Passage to read:
··········

Peter van den Berg

Scott Weinberg wrote:Please read-  This is only my experince, I am not suggesting or implying your results will be the same.  But without gages, recording, and study, it would only be a great working warm stove.  now it is a on going experiment daily.  

I fully agree. Point is, the guys and girls of the shop have other things to do than to try to get "the most out of it". The place isn't mine, the heater isn't mine, as soon as the work was done it was out of my eager hands. That said, I built up a lot of goodwill, and I am very welcome to bring visitors with me to show the heater, offer them coffee and a chair to "sit by the fire" with me as the proverbial storyteller...

tony uljee wrote:so i can only hope that this will be noticed by other interested companies/customers----who can get Peter to build another stove ---or at least under his guidance-----thankyou  Peter.

Your welcome. Tony. In the mean time, there is a another heater built under my guidance, I am convinced you didn't miss that one. See the  following heater report, which obviously (or at least I hope it does!) bears my signature. This guy did the design himself, I only did steer him in the right direction a number of times.
https://permies.com/t/364721/Transforming-Fireplace-Splendid-Rocket-Mass

Glenn Littman wrote:Magnificent Peter! Congrats on your efforts and creating another masterpiece. Has it been named yet? I'll toss out a few thoughts that come to mind... Godzilla or perhaps Gargantua.

No name so far, not sure it will come that far, to be honest.

Glenn Littman wrote:I didn't see any mention in your build commentary... did you embed any thermocouples in the mass? It would be quite interesting to see what the inside skin temps are running. I actually find that monitoring my inside skin temps helps me to manage the external skin temps better as it will give an advanced idea of system temperature profile.

Yes, that's true, but there aren't any thermocouples in the mass. Running the heater isn't a task of just one dedicated person. Everybody has their own work to do during opening hours, so every now and then somebody shoves a couple of fuel pieces in the firebox. This is how they do it now, that might change when frost kicks in.

··········

Rows excerpted from a collection:

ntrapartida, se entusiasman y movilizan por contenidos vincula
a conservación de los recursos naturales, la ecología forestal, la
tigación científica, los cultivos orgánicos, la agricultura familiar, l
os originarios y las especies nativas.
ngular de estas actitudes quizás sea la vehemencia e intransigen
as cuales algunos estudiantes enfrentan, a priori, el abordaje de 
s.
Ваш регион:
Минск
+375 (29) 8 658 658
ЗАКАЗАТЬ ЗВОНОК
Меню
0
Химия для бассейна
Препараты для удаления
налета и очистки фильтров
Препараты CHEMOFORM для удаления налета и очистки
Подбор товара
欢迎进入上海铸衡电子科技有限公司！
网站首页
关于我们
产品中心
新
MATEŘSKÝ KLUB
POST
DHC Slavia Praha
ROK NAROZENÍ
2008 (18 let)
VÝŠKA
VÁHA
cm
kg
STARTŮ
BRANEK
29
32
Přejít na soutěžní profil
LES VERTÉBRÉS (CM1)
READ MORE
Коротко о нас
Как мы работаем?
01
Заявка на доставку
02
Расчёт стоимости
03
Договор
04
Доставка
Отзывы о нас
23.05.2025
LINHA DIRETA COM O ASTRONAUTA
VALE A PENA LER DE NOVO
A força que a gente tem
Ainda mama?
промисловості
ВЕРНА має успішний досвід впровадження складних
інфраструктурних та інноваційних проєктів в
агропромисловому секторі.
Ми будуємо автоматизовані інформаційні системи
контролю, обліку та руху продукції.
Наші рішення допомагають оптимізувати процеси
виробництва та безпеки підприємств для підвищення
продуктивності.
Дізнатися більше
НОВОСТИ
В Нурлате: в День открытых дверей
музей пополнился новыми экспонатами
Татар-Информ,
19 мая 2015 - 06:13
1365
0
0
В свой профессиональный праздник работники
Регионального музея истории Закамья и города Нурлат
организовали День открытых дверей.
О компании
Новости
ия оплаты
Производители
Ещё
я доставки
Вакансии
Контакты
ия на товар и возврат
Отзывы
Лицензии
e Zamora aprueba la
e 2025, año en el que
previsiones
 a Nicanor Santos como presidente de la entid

··········

Task set:
a. Update the rows, beginning at the first row and stopping after the line that contains "В Нурлате: в День открытых дверей". In that span, replace "READ MORE" with "LEARN MORE" and leave everything else unchanged.
b. Write what comes next in the forum thread about the heater, picking up after its last sentence.
The forum thread about the heater and the rows are unrelated pieces of material.

Exercise responses:
a.
ntrapartida, se entusiasman y movilizan por contenidos vincula
a conservación de los recursos naturales, la ecología forestal, la
tigación científica, los cultivos orgánicos, la agricultura familiar, l
os originarios y las especies nativas.
ngular de estas actitudes quizás sea la vehemencia e intransigen
as cuales algunos estudiantes enfrentan, a priori, el abordaje de 
s.
Ваш регион:
Минск
+375 (29) 8 658 658
ЗАКАЗАТЬ ЗВОНОК
Меню
0
Химия для бассейна
Препараты для удаления
налета и очистки фильтров
Препараты CHEMOFORM для удаления налета и очистки
Подбор товара
欢迎进入上海铸衡电子科技有限公司！
网站首页
关于我们
产品中心
新
MATEŘSKÝ KLUB
POST
DHC Slavia Praha
ROK NAROZENÍ
2008 (18 let)
VÝŠKA
VÁHA
cm
kg
STARTŮ
BRANEK
29
32
Přejít na soutěžní profil
LES VERTÉBRÉS (CM1)
LEARN MORE
Коротко о нас
Как мы работаем?
01
Заявка на доставку
02
Расчёт стоимости
03
Договор
04
Доставка
Отзывы о нас
23.05.2025
LINHA DIRETA COM O ASTRONAUTA
VALE A PENA LER DE NOVO
A força que a gente tem
Ainda mama?
промисловості
ВЕРНА має успішний досвід впровадження складних
інфраструктурних та інноваційних проєктів в
агропромисловому секторі.
Ми будуємо автоматизовані інформаційні системи
контролю, обліку та руху продукції.
Наші рішення допомагають оптимізувати процеси
виробництва та безпеки підприємств для підвищення
продуктивності.
Дізнатися більше
НОВОСТИ
В Нурлате: в День открытых дверей

b.
Glenn Littman wrote:Once the system is fully dry it will be interesting to know the firing cycles to get it up to temperature and maintain it considering the enormous mass. It will also be interesting to see how it retains the heat over the 35-40 hours that the store is closed and the external temperature when they reopen on Monday.

At the moment, they use the clever thermostat of the gas heater as temperature gauge. It is able to show the temperature over each 24-hour period, hour by hour. So they'll know what temperature decline is going on during closed hours.

Gerry Parent wrote:Question: Curious why the ceiling of the bell had regular bricks instead of firebricks, especially right above the riser exhaust port?

The spot with the highest thermal stress is right opposite the exhaust opening. The ceiling is getting warm, yes, but not overly so. I reckon the surface temperature of the concrete won't get very high, the material sports a relatively high conduction rate. Remember, this is a large heater with lots of space inside. The heat will spread out fairly quickly, to date there is no report of loud BANG! noises, indicating bricks cracking up. The same goes for the small Pepper shaker in my workshop, no frightening noises. The inner wall of the large heater should be hotter than 520 ºC (968 ºF) before the quartz christals are breaking up.

Gerry Parent wrote:Also, I noticed a latch on the door which appears to do something for the air inlet flapper. Is it to lock the flapper closed when the fire is out?

The guy who did the welding rated the work on a decent flap as too complicated and choose to do something else. The latch is a quick bodge to close the flap. Simple, not sophisticated at all. As long as it works, not my choice but it'll be OK.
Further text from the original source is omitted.